Table 2

2010 Update of recommendations for the use of anti-tumour necrosis factor agents in patients with axial SpA (including AS)

Recommendation
Patient selection
Diagnosis
  • Patients fulfilling modified New York Criteria for definitive AS* or the ASAS criteria for axial SpA

Active disease
  • Active disease for ≥4 weeks

  • BASDAI ≥ 4 (0–10) and a positive expert opinion§

Treatment failure
  • All patients should have had adequate therapeutic trials of at least two NSAIDs. An adequate therapeutic trial is defined as at least two NSAIDs over a 4-week period in total at maximum recommended or tolerated anti-inflammatory dose unless contraindicated

  • Patients with predominantly axial manifestations do not have to take DMARDs before anti-TNF treatment can be started

  • Patients with symptomatic peripheral arthritis should have an insufficient response to at least one local steroid injection if appropriate and should normally have had adequate a therapeutic trial of a DMARD, preferably sulfasalazine

  • Patients with symptomatic enthesitis must have failed appropriate local treatment

Assessment of disease
ASAS core set for daily practice and BASDAI
Assessment of response
Responder criteria
  • BASDAI: 50% relative change or absolute change of 2 (on 0–10 scale) and expert opinion in favour of continuation

Time of evaluation
  • After at least 12 weeks

  • * Modified New York criteria (van der Linden et al, 1984): Radiological criterion (sacroiliitis, grade ≥II bilaterally or grade III to IV unilaterally) and at least two out of three clinical criteria (low back pain and stiffness for more than 3 months that improves with exercise but is not relieved by rest; limitation of motion of the lumbar spine in both the sagittal and frontal planes; limitation of chest expansion relative to normal values correlated for age and sex).5

  • See figure 1 for the ASAS axial SpA criteria.6

  • BASDAI assessed on a 0–10 VAS or NRS.14

  • § The expert is a doctor, usually a rheumatologist, with expertise in inflammatory back pain and the use of biological agents. Experts should be locally defined. An expert opinion should consider clinical features (history and examination) as well as either serum acute phase reactant levels or imaging results, such as radiographs demonstrating rapid progression or MRI scans indicating inflammation.

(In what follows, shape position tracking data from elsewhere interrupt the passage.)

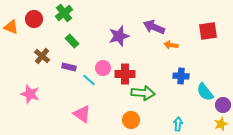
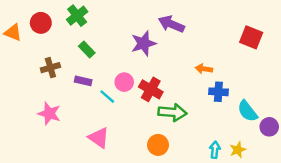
purple arrow: (154, 27) -> (171, 24), moved
red square: (208, 31) -> (251, 37), turned 30
orange arrow: (171, 45) -> (204, 69), moved
brown cross: (42, 56) -> (50, 68), turned 35
red cross: (125, 74) -> (151, 89), turned 30
pink star: (30, 94) -> (49, 114), moved
yellow star: (221, 124) -> (238, 150), moved

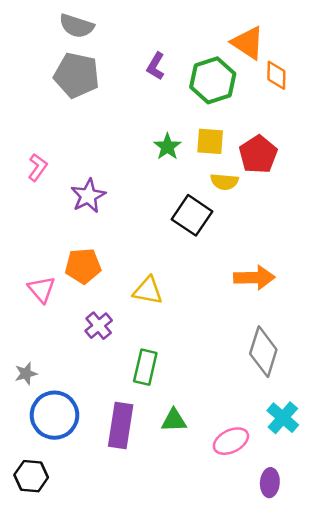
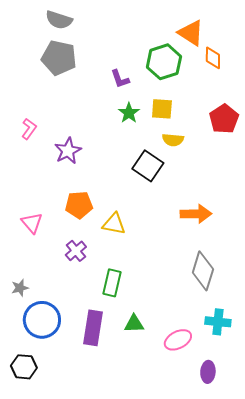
purple L-shape: (156, 66) -> (120, 79), moved, turned -50
red pentagon: (258, 154) -> (224, 119), moved
orange pentagon: (83, 266) -> (79, 205), moved
cyan cross: (283, 418) -> (218, 322), turned -35

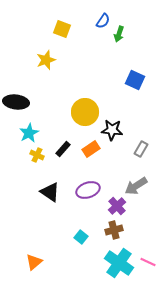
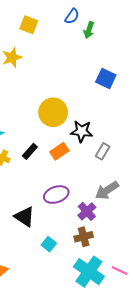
gray rectangle: (141, 149) -> (103, 151), moved
black triangle: (50, 192) -> (25, 217), moved

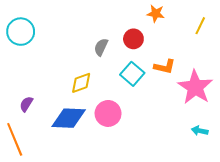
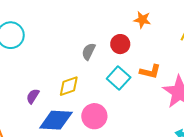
purple semicircle: (26, 104) -> (33, 96), moved

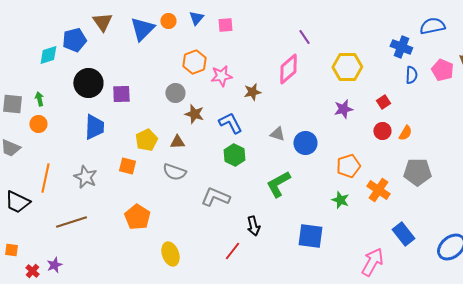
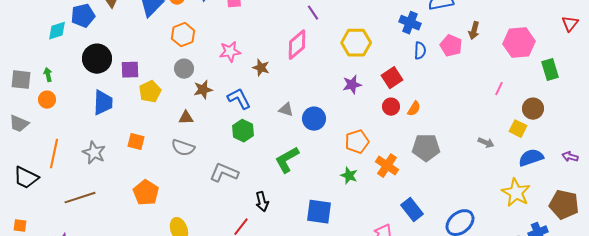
orange hexagon: (194, 62) -> (183, 35), moved
brown star: (252, 92) -> (261, 68), turned 30
red square: (383, 102) -> (392, 78), size x1.5
brown star: (194, 114) -> (203, 90), turned -30
yellow pentagon: (146, 140) -> (150, 92), moved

  • ASAS core set for daily practice: physical function (BASFI); Pain (VAS/NRS, last week, spine at night, due to AS and VAS/NRS, last week, spine due to AS); spinal mobility (chest expansion, cervical rotation, occiput-to-wall distance, modified Schober, and (lateral lumbar flexion or BASMI); patient's global assessment (VAS/NRS, last week); stiffness (duration of morning stiffness, spine, VAS/NRS, last week); peripheral joints and entheses (number of swollen joints (44 joints count), enthesitis score such as developed in Maastricht, Berlin or San Francisco); acute phase reactants (preferably CRP); fatigue (VAS/NRS).

  • AS, ankylosing spondylitis; ASAS, Assessment in SpondyloArthritis international Society; BASDAI, Bath Ankylosing Spondylitis Disease Activity Index; BASFI, Bath Ankylosing Spondylitis Functional Index; BASMI, Bath Ankylosing Spondylitis Metrology Index; CRP, C-reactive protein; DMARD, disease-modifying antirheumatic drug; NRS, numerical rating scale; NSAID, non-steroidal anti-inflammatory drug; SpA, spondyloarthritis; TNF, tumour necrosis factor; VAS, visual analogue scale.